Stuttgarter Kickers Rätseln über den regelmäßigen Bruch im Spiel der Blauen
Nicht zum ersten Mal in dieser Saison verlieren die Stuttgarter Kickers beim 2:2 in Freiberg nach einer Führung und kontrolliertem Spiel Stabilität, Ordnung und Zugriff.
Nicht zum ersten Mal in dieser Saison verlieren die Stuttgarter Kickers beim 2:2 in Freiberg nach einer Führung und kontrolliertem Spiel Stabilität, Ordnung und Zugriff.
Kevin Dicklhuber ging vom Spielfeld in Richtung seiner Familie und wollte einfach gar nichts sagen: „Ich bin sprachlos.“ Dass dem Offensivmann der Stuttgarter Kickers nichts zu entlocken war, lag nicht an den Nachwirkungen überschäumender Freude über den Ausgleichstreffer von David Tomic in der Nachspielzeit, sondern vielmehr an der Leistung der Blauen nach der 1:0-Führung durch Nico Blank (8.). Zwar hatten die Kickers die Partie vor den 2000 Zuschauern im Wasenstadion danach noch gut 20 Minuten im Griff, verpassten in dieser Phase aber, das 2:0 nachzulegen – und verloren danach ihre Linie, ihre Ordnung, den kompletten Zugriff.

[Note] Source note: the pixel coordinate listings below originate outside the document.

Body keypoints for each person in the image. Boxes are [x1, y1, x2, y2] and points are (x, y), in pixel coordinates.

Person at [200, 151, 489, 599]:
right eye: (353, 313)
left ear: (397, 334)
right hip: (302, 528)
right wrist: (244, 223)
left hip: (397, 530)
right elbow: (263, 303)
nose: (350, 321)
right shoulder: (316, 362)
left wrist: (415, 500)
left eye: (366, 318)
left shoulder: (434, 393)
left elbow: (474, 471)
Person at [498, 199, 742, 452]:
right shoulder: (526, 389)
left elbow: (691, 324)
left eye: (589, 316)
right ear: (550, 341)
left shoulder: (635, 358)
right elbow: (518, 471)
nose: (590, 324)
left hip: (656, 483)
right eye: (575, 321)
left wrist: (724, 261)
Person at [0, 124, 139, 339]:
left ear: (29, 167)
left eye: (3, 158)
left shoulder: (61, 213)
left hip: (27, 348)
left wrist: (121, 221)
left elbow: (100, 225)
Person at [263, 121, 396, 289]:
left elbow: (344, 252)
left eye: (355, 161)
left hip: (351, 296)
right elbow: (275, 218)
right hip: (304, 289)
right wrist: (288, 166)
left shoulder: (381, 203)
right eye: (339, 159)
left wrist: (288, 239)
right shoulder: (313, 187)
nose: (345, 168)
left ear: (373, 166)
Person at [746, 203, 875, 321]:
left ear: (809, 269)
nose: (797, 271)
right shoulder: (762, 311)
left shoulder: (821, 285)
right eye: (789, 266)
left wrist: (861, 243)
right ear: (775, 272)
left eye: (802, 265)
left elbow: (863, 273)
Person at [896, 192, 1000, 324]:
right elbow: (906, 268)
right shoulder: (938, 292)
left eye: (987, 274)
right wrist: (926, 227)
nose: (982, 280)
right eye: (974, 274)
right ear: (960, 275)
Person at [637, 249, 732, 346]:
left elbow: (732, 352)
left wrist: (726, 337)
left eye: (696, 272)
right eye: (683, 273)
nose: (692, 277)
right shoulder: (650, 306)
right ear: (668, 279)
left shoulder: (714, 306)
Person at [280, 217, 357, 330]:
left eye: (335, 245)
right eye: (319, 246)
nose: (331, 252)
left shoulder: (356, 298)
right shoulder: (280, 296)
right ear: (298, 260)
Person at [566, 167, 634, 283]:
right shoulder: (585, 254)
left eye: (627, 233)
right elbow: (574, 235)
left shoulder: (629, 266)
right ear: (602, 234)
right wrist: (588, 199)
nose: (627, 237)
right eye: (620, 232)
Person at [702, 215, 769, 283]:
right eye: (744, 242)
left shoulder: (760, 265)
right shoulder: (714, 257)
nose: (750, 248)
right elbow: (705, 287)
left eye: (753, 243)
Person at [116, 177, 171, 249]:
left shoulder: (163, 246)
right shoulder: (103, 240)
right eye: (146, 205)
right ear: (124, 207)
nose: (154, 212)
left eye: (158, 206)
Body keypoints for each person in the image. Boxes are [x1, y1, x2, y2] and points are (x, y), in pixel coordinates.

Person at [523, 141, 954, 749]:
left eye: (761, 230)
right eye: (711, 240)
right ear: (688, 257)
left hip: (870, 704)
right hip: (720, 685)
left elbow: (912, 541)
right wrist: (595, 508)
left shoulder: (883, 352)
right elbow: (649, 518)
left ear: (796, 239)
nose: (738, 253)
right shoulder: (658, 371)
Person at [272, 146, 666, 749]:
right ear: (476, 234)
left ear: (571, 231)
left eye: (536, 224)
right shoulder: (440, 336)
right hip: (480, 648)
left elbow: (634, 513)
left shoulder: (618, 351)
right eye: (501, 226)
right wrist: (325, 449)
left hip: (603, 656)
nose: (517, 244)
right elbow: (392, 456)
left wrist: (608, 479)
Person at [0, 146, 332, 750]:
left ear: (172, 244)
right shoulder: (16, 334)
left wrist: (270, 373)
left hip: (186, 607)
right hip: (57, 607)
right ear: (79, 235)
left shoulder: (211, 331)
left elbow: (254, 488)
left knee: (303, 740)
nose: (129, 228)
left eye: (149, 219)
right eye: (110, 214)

Und das beileibe nicht zum ersten Mal in dieser Saison: Auch bei den Auswärtsspielen in Homburg (1:1) und Gießen (2:2) sowie im WFV-Pokal-Achtelfinalspiel gegen den SGV Freiberg (1:3 n.V.) kam nach überlegen geführtem Spiel und einer Führung ein Bruch ins Spiel. Kein (Führungs-)Spieler war in der Lage, die Dinge auf dem Feld zu ordnen, seine Mitspieler aufzurütteln und mitzureißen. Ein ähnliches Strickmuster gab auch im vergangenen Heimspiel gegen den FSV Frankfurt. Die Blauen beherrschten den Gegner nach Belieben, schossen aber kein Tor, ließen nach der Pause immer mehr nach – und verloren noch mit 0:1.

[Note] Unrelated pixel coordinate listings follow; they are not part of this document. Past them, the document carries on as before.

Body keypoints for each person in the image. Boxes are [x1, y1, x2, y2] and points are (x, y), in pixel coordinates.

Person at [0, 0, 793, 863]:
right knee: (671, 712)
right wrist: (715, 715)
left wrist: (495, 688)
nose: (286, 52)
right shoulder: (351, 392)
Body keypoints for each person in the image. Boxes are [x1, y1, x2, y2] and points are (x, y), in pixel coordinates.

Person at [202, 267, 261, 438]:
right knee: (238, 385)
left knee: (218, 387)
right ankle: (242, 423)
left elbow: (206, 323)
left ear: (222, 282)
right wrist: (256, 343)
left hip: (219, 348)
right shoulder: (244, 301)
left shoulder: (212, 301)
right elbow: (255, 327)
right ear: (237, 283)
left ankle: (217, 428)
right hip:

Diesmal gelang nach den Freiberger Toren durch Dennis Owusu (47.) und Zeki Koca (66.) immerhin noch der Last-Minute-Ausgleich. Was aber bei Marco Wildersinn zu keinem Feuerwerk an Emotionen führte: „Wenn man in der späten Nachspielzeit noch einen Ausgleichstreffer erzielt, müsste man sich eigentlich freuen, doch so richtig freuen tut sich bei uns keiner. Denn wir sind hier hergekommen, um drei Punkte zu holen“, sagte der Kickers-Coach.
Auch bei Offensivmann Christian Mauersberger überwog die Enttäuschung: „Das war deutlich zu wenig für unsere Ansprüche. Nach der Pause hat uns die Gier gefehlt, wir haben zu viele Zweikämpfe verloren und zu viele Chancen des Gegners zugelassen.“ Warum das so ist? Warum dieser Bruch ins Spiel kommt? Das Rätselraten ist groß. Eine Erklärung dafür konnte aus dem Umfeld der Mannschaft keiner geben. Mauersberger sagte nur: „Wir müssen diese Phase jetzt einfach überstehen.“ Torwart Felix Dornebusch knallharte Maloche: „Wir müssen in einigen Bereichen richtig hart arbeiten, sonst wird es schwer in dieser Liga.“
Klar ist, wenn die Blauen in Sachen Intensität und Robustheit nicht an ihr Limit gehen, wenn sie es nicht schaffen über 90 Minuten ihre Kompaktheit zu halten, tun sie sich gegen jeden Gegner schwer. Erst recht gegen spielstarke, temporeiche Teams wie die TSG 1899 Hoffenheim II, die an diesem Freitag (19 Uhr) ins Gazi-Stadion kommt.